User-worked crossings that are usually found on private roads such as through farmland or industrial estates. They have barriers and miniature red and green lights, and the red light is activated by approaching trains. Users open the barrier themselves, following instructions on the signs.
Open level crossings that have neither gates nor barriers. They rely on traffic signs to warn drivers of the crossing. Some open level crossings have wig-wag signals, like automatic crossings.
The precautionary area of a level crossing is any part of any road, including side roads, that can be reached by following a route leading away from the centre of the crossing for a distance of 200m or less.
This information is provided by Network Rail for inclusion in either the National Street Gazetteer or the Scottish Road Works register. Works planned by any promoter within the precautionary area of a level crossing must be advised to either Network Rail’s Asset Protection Engineer or Northern Ireland Railway’s Third Party Works Engineer at least one month in advance (further in advance if possible) of serving the initial notice, permit application or provisional advance authorisation where a permit scheme is in force. The supervisor, manager or other competent person should check with the works promoter that this has taken place and obtain details of the result of the consultation.
Extreme care must be taken to avoid stationary traffic tailing back across a railway level crossing when street works or road works are being carried out at or near a crossing. Particular attention must be paid to situations where works might cause traffic to tail back over the crossing as a result of long traffic delays, even though they could be a considerable distance from the crossing.
If it is necessary to carry out emergency works near a level crossing, the following must be done before works begin:
at automatic half-barrier level crossings and most automatic open crossings, use the emergency telephones to inform the railway employee monitoring the crossing; and
at manually-operated or CCTV controlled level crossings the railway employee controlling the crossing is to be informed directly or by telephone as appropriate.

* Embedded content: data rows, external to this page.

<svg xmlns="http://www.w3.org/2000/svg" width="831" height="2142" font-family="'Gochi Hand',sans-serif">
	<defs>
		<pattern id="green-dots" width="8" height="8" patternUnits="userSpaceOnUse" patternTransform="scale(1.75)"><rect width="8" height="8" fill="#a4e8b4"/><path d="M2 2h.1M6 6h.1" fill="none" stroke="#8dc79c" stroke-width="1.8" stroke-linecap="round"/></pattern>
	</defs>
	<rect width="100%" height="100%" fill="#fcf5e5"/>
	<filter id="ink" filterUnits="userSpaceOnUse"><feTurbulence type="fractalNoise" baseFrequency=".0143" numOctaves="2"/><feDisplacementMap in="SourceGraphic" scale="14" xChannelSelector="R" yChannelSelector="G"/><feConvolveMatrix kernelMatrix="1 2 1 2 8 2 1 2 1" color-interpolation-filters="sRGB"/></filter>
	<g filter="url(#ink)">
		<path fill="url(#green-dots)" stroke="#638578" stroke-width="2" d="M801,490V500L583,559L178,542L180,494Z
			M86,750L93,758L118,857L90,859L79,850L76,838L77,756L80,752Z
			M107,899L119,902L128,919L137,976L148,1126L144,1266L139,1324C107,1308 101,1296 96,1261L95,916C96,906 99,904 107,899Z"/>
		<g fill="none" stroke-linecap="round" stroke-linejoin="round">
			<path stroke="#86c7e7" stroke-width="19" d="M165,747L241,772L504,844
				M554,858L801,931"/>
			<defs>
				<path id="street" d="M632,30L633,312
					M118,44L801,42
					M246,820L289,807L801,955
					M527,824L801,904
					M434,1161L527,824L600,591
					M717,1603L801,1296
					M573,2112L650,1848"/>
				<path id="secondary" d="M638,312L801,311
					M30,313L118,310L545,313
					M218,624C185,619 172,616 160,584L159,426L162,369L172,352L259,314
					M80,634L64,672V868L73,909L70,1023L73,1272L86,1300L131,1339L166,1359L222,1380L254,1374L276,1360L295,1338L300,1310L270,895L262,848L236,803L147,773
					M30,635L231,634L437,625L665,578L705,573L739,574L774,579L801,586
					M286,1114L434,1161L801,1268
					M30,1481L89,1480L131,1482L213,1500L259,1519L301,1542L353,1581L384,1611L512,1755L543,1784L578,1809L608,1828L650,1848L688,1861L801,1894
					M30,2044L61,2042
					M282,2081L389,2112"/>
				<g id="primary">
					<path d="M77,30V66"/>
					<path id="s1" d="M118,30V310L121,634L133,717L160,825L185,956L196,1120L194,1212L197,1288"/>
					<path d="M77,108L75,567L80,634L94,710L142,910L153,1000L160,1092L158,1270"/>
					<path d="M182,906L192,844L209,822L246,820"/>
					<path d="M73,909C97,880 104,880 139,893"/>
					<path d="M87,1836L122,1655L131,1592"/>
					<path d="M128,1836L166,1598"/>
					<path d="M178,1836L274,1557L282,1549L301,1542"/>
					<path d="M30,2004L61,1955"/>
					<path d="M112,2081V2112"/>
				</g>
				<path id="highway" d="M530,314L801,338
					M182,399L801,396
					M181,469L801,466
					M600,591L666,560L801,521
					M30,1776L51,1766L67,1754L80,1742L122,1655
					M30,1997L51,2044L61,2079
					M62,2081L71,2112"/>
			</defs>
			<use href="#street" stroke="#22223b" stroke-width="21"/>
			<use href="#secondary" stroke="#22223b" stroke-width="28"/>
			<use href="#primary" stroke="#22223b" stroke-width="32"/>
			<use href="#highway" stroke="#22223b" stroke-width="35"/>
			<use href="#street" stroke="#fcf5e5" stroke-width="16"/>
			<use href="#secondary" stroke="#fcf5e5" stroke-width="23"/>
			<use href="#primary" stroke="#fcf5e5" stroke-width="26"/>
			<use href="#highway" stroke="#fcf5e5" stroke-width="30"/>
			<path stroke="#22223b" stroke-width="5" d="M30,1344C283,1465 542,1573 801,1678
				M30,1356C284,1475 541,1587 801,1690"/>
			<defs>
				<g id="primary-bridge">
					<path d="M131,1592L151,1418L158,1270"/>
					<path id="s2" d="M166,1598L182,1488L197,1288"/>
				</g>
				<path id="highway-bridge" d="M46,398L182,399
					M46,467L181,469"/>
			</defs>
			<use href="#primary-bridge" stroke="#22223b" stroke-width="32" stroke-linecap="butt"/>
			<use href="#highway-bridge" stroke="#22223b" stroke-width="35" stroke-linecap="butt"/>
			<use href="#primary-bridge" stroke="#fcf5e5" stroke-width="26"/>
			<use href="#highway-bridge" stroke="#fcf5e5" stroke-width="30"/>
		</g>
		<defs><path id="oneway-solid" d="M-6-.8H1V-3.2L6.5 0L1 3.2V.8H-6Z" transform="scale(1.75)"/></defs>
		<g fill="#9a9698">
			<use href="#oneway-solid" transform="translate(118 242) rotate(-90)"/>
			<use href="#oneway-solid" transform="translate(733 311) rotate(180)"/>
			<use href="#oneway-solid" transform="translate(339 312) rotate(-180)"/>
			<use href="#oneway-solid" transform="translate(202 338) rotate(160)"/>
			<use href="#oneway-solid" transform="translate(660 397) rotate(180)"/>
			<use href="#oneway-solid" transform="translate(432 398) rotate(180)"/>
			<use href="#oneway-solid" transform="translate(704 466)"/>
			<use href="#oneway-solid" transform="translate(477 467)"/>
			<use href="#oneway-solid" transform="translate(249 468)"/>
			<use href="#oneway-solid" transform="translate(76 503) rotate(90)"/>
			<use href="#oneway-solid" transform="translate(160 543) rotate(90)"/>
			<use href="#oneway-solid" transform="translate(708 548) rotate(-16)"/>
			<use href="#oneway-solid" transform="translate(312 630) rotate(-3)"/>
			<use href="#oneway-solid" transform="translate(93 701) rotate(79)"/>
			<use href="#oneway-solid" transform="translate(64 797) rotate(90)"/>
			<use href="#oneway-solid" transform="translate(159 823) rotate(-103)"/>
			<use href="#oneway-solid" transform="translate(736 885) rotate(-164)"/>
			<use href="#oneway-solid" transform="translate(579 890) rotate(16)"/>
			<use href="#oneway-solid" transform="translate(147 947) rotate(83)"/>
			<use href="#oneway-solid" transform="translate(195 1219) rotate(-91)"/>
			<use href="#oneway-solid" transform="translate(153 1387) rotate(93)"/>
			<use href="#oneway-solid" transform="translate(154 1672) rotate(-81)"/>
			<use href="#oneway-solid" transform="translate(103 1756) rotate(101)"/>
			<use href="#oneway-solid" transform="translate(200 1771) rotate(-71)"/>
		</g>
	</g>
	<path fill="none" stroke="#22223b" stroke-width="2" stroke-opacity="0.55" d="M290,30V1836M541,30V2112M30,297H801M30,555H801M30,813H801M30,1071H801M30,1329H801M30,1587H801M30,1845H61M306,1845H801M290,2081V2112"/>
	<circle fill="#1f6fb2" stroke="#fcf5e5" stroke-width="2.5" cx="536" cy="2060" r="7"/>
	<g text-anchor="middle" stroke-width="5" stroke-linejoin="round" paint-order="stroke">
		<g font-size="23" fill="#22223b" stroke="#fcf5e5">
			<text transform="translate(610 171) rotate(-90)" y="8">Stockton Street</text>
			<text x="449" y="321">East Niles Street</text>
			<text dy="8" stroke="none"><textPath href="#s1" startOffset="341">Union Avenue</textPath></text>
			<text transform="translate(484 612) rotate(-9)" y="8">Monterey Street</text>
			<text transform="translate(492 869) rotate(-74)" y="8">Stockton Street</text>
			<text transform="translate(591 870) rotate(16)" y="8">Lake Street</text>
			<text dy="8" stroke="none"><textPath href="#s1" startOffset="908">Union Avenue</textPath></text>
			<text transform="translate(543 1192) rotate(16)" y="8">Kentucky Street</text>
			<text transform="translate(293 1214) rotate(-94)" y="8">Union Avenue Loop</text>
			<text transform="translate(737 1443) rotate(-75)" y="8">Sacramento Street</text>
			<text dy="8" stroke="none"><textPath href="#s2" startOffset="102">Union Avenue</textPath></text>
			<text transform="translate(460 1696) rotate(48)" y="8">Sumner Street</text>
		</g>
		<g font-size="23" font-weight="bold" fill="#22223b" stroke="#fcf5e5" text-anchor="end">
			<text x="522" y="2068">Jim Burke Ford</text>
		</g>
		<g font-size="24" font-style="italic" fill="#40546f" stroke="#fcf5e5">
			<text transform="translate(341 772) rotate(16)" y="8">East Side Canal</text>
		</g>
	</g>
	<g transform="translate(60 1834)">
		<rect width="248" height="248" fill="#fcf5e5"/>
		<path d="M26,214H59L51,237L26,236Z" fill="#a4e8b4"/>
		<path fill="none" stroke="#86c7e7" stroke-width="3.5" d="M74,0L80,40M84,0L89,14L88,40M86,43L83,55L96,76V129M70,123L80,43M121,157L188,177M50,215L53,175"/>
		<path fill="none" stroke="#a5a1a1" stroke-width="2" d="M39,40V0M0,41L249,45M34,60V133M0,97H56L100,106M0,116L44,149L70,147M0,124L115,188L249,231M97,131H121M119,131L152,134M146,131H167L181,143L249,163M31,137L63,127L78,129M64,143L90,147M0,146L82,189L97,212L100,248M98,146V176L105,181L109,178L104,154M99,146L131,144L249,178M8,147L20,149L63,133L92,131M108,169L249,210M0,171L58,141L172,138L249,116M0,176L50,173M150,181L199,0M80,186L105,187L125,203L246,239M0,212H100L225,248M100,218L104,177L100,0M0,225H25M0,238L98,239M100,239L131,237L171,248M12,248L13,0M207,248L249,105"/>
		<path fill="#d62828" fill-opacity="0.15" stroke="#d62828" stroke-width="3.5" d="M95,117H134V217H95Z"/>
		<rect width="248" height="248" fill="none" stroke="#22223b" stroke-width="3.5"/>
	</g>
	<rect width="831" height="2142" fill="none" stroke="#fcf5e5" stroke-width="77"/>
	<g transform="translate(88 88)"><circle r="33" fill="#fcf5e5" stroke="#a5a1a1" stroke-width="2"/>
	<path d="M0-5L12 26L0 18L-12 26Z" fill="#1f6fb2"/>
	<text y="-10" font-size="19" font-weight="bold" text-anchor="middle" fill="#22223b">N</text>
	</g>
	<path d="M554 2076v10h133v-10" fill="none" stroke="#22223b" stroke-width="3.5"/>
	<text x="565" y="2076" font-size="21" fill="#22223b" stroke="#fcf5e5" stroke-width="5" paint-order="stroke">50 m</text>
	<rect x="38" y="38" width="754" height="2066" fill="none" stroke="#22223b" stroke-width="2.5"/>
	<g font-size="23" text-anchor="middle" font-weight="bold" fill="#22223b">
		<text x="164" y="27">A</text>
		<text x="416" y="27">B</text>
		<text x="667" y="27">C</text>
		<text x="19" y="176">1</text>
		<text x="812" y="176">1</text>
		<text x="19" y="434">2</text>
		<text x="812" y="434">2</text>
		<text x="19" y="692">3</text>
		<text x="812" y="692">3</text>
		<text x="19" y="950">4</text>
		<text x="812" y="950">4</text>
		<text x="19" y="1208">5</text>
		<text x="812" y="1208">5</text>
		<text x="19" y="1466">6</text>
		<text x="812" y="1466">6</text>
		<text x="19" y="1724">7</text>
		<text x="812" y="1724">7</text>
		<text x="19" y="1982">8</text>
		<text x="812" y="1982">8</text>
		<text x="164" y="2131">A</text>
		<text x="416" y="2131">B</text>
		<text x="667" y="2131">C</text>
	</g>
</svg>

In either case works must not begin until the railway authority advises it is safe to do so.
Warning: Road traffic must never be stopped on a level crossing or tram crossing. Your supervisor, manager or other competent person must contact the railway owner or tramway operator when works are to take place at or near a level crossing, or where traffic queues could affect a level crossing.
Detailed advice on carrying out works on or near railway level crossings is given in the Code of Practice for the Co-ordination of Street Works and Works for Road Purposes that applies in each part of the UK. An example layout for works is shown in the figure in the Works adjacent to railways section of this Code.